Nobody likes to admit weakness, but for the speaker of "Yet Do I Marvel," weakness is something nobody can escape. For the speaker, weakness is being unable to understand God's ways. It's not a physical weakness so much as a weakness against a force much greater than all of us: God. But what's troublesome is that God seems like a contradiction. If He's good, why all the suffering in the world? But it's this weakness, the speaker's inability to read God's mind, that leads him to the wonder captured in the turn at the end of the poem—to marvel at being a black poet is surely not a weakness, but it's the speaker's weakness in understanding God's ways that lead to his wonderment in the first place.
Questions About Weakness
- How does weakness play a part in the examples of suffering in the first 8 lines (octet) of the poem?
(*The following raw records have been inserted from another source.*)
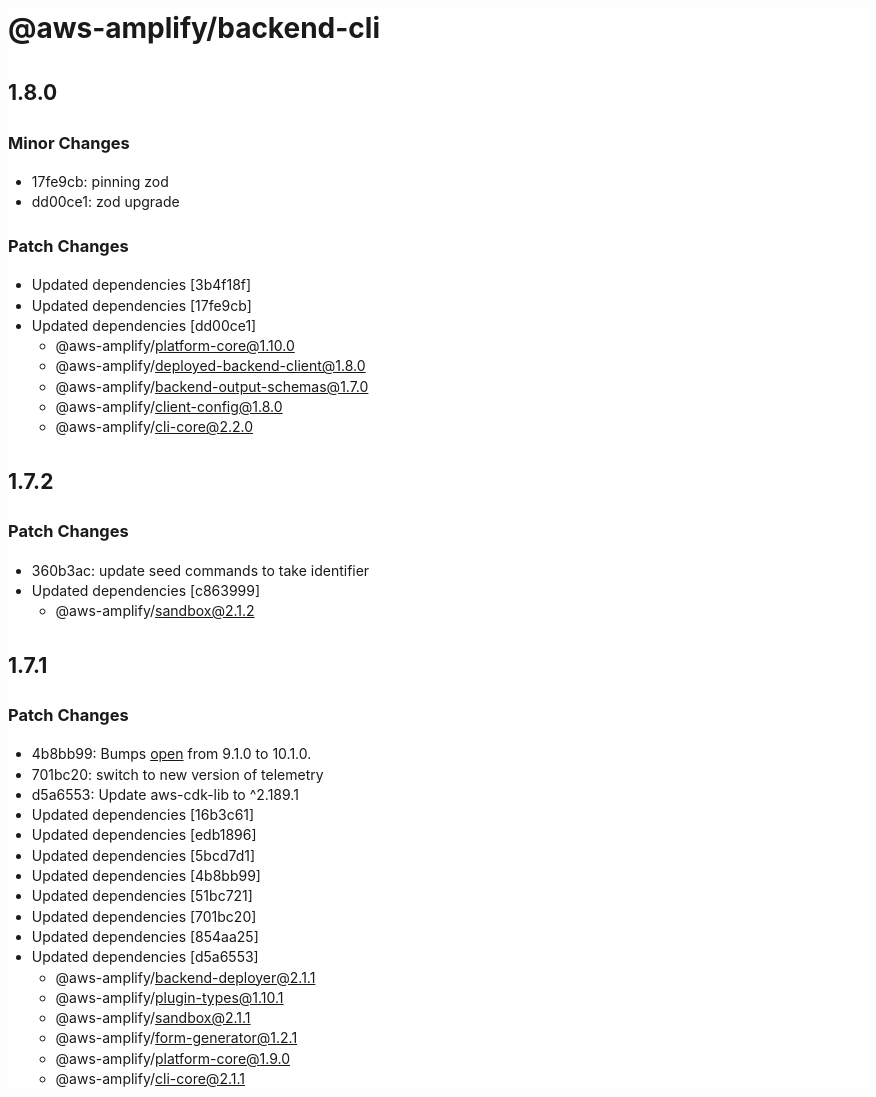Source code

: # @aws-amplify/backend-cli

## 1.8.0

### Minor Changes

- 17fe9cb: pinning zod
- dd00ce1: zod upgrade

### Patch Changes

- Updated dependencies [3b4f18f]
- Updated dependencies [17fe9cb]
- Updated dependencies [dd00ce1]
  - @aws-amplify/platform-core@1.10.0
  - @aws-amplify/deployed-backend-client@1.8.0
  - @aws-amplify/backend-output-schemas@1.7.0
  - @aws-amplify/client-config@1.8.0
  - @aws-amplify/cli-core@2.2.0

## 1.7.2

### Patch Changes

- 360b3ac: update seed commands to take identifier
- Updated dependencies [c863999]
  - @aws-amplify/sandbox@2.1.2

## 1.7.1

### Patch Changes

- 4b8bb99: Bumps [open](https://github.com/sindresorhus/open) from 9.1.0 to 10.1.0.
- 701bc20: switch to new version of telemetry
- d5a6553: Update aws-cdk-lib to ^2.189.1
- Updated dependencies [16b3c61]
- Updated dependencies [edb1896]
- Updated dependencies [5bcd7d1]
- Updated dependencies [4b8bb99]
- Updated dependencies [51bc721]
- Updated dependencies [701bc20]
- Updated dependencies [854aa25]
- Updated dependencies [d5a6553]
  - @aws-amplify/backend-deployer@2.1.1
  - @aws-amplify/plugin-types@1.10.1
  - @aws-amplify/sandbox@2.1.1
  - @aws-amplify/form-generator@1.2.1
  - @aws-amplify/platform-core@1.9.0
  - @aws-amplify/cli-core@2.1.1
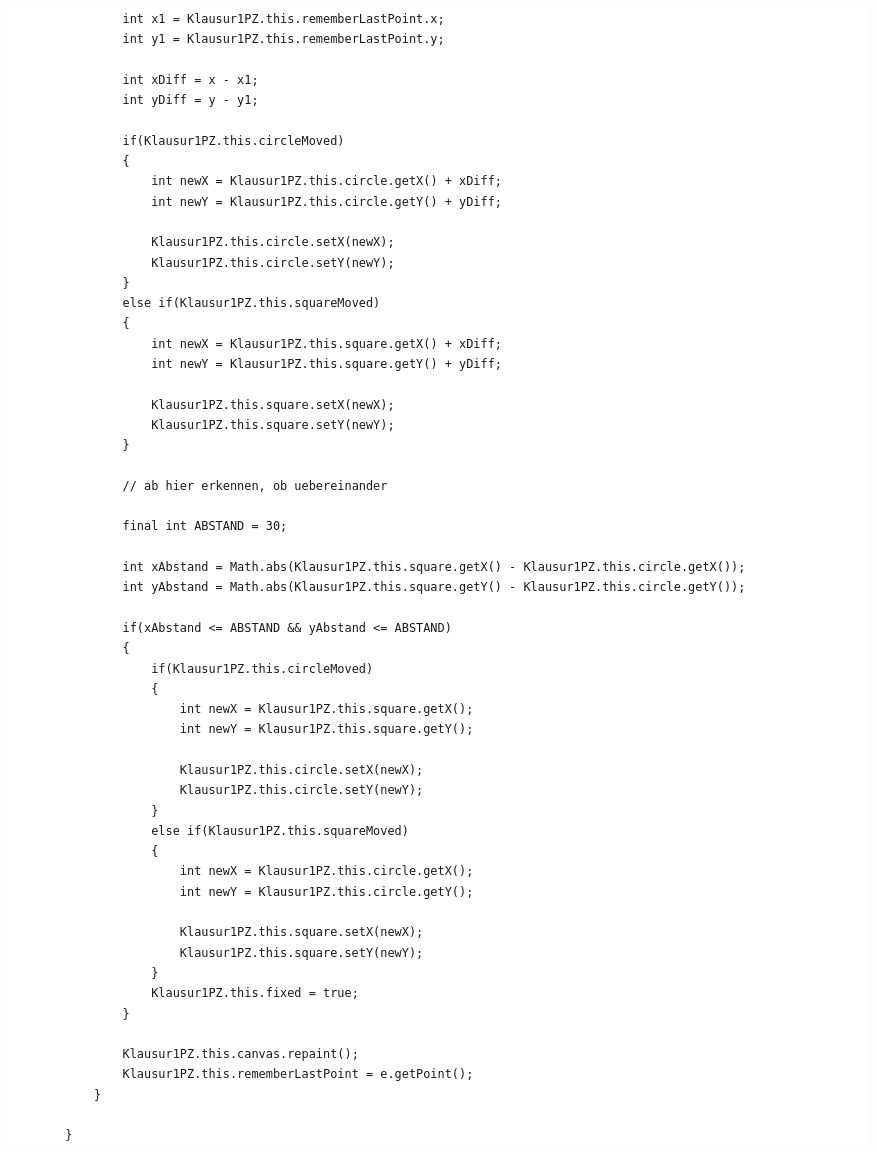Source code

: 					int x1 = Klausur1PZ.this.rememberLastPoint.x;
					int y1 = Klausur1PZ.this.rememberLastPoint.y;

					int xDiff = x - x1;
					int yDiff = y - y1;

					if(Klausur1PZ.this.circleMoved)
					{
						int newX = Klausur1PZ.this.circle.getX() + xDiff;
						int newY = Klausur1PZ.this.circle.getY() + yDiff;

						Klausur1PZ.this.circle.setX(newX);
						Klausur1PZ.this.circle.setY(newY);
					}
					else if(Klausur1PZ.this.squareMoved)
					{
						int newX = Klausur1PZ.this.square.getX() + xDiff;
						int newY = Klausur1PZ.this.square.getY() + yDiff;

						Klausur1PZ.this.square.setX(newX);
						Klausur1PZ.this.square.setY(newY);
					}

					// ab hier erkennen, ob uebereinander

					final int ABSTAND = 30;

					int xAbstand = Math.abs(Klausur1PZ.this.square.getX() - Klausur1PZ.this.circle.getX());
					int yAbstand = Math.abs(Klausur1PZ.this.square.getY() - Klausur1PZ.this.circle.getY());

					if(xAbstand <= ABSTAND && yAbstand <= ABSTAND)
					{
						if(Klausur1PZ.this.circleMoved)
						{
							int newX = Klausur1PZ.this.square.getX();
							int newY = Klausur1PZ.this.square.getY();

							Klausur1PZ.this.circle.setX(newX);
							Klausur1PZ.this.circle.setY(newY);
						}
						else if(Klausur1PZ.this.squareMoved)
						{
							int newX = Klausur1PZ.this.circle.getX();
							int newY = Klausur1PZ.this.circle.getY();

							Klausur1PZ.this.square.setX(newX);
							Klausur1PZ.this.square.setY(newY);
						}
						Klausur1PZ.this.fixed = true;
					}

					Klausur1PZ.this.canvas.repaint();
					Klausur1PZ.this.rememberLastPoint = e.getPoint();
				}

			}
Why does the speaker use examples of weakness that can't be changed? In other words, the examples of weakness in the poem seem like they're a permanent state of affairs—how does this affect the overall meaning of the poem?
- How does the speaker portray God as someone who is too powerful to be understood by human beings? What words, images, and references does the speaker use to clarify God's power over life?
- Is the last line of the poem about weakness or is it about empowerment? How does the speaker's claim that humans are powerless over God become the source of wonderment at the end of the poem?
Chew on This
Pain is just weakness leaving the body, right? Uh, okay, that might help if you're Rocky Balboa training for a title fight, but if you're like the speaker, then weakness over understanding God's mysterious ways is the cause of much suffering and confusion in the world.
Despite a list of different ways we suffer in life, the speaker turns weakness over God's ways into a strength that leads him to marvel at his own identity as a black poet.